Paul shot him a disdainful look. “No need for that. I’ll just use my trademark suturing technique.” A series of blank looks greeted him. “You know, the stitches that are so fine they heal without leaving a single scar?”
The blonde could now see great possibilities for her article and decided to submit it to the New England Journal of Medicine too.
“And, of course, I’ll finish up with a dab of Doc Martin’s Wonder Salve TM, just to ensure there’s not a single trace of the wound.” Paul was really warming to his subject now.
The redhead watched as Paw, the Giggly Sister’s pet bear, calmly abstracted an apple from the enormous fruit bowl and started to chomp noisily on it. Hoss’s jaws also moved in rhythmic fashion and he drooled slightly.
“It certainly worked a treat after Adam shot Joe that time, didn’t it?”
Paul smiled happily. “Of course, Doc Hickman did his best, but he wasn’t really up to the challenges Joe presents. And things weren’t helped by Adam using that pair of sugar tongs to remove the bullet.”
Adam was feeling slightly persecuted. He did so wish they would all stop going on about it! “I thought he was a wolf!” he grated, through gritted teeth. “And the sugar tongs were all that were handy.”
“You’d have thought the mad Irish girl would have had a pair of tweezers in her cabin trunk,” the redhead commented. “She certainly seemed to have plenty of clothes with her.”
At that moment, Joe decided to groan once more, and opened his glorious, if ambiguously colored, eyes. “Oh my head,” he groaned, and put his hand up to feel the large lump there. Then he focused on Paul Martin, and began to back away, even though he was still lying on the floor. Well, it was a darned sight more comfortable than the settee. “Go away!” he cried, piteously. “I was fine until you came along!”
“Of course you were, poppet,” the blonde soothed. “Don’t worry, we’ll protect you.”

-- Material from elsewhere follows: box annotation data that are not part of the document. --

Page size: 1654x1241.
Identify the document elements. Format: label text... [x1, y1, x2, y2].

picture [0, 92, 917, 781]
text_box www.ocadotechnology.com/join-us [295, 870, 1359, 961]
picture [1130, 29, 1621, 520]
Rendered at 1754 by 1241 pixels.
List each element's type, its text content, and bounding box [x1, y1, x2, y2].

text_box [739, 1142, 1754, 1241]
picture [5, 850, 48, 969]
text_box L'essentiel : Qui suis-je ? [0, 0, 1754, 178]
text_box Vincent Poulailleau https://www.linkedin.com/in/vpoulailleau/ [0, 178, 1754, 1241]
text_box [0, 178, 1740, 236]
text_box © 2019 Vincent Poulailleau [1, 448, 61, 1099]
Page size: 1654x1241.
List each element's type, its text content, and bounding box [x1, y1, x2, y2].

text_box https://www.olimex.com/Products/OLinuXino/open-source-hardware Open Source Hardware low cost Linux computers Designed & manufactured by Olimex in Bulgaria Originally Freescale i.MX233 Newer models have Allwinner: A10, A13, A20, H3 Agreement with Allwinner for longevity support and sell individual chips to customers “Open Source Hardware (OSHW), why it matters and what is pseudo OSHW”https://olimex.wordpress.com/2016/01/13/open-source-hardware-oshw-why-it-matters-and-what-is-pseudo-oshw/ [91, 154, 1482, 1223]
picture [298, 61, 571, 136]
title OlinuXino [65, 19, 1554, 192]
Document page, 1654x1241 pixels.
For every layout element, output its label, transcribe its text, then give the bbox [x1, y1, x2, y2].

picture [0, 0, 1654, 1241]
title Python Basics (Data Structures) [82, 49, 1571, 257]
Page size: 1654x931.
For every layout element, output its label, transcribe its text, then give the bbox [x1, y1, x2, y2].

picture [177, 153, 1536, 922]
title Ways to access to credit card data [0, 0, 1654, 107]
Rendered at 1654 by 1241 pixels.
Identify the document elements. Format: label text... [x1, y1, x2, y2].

Paw, ever helpful, jumped down from the table and presented Joe with an apple to make him feel better. Joe took it rather dubiously, but thanked the little bear none the less.
“Ah, what a bright creature,” Paul commented, levering himself to his feet, and wondering if he would have time to run into town and hold a clinic for paying customers. “See, Joe, he already knows that an apple a day keeps the doctor away.”
As Doc Martin gathered up his belongings to leave, Joe eyed the apple in disgust. He had never noticed that eating an apple kept the doctor away. A twinkle came into his eyes, and he grinned at the sisters. As Doc Martin opened the door, he was struck solidly on the back of the head by a particularly well-aimed apple.
It really was a pity that he wasn’t a Cartwright. Because if he had been, he wouldn’t have suffered from such a nasty concussion.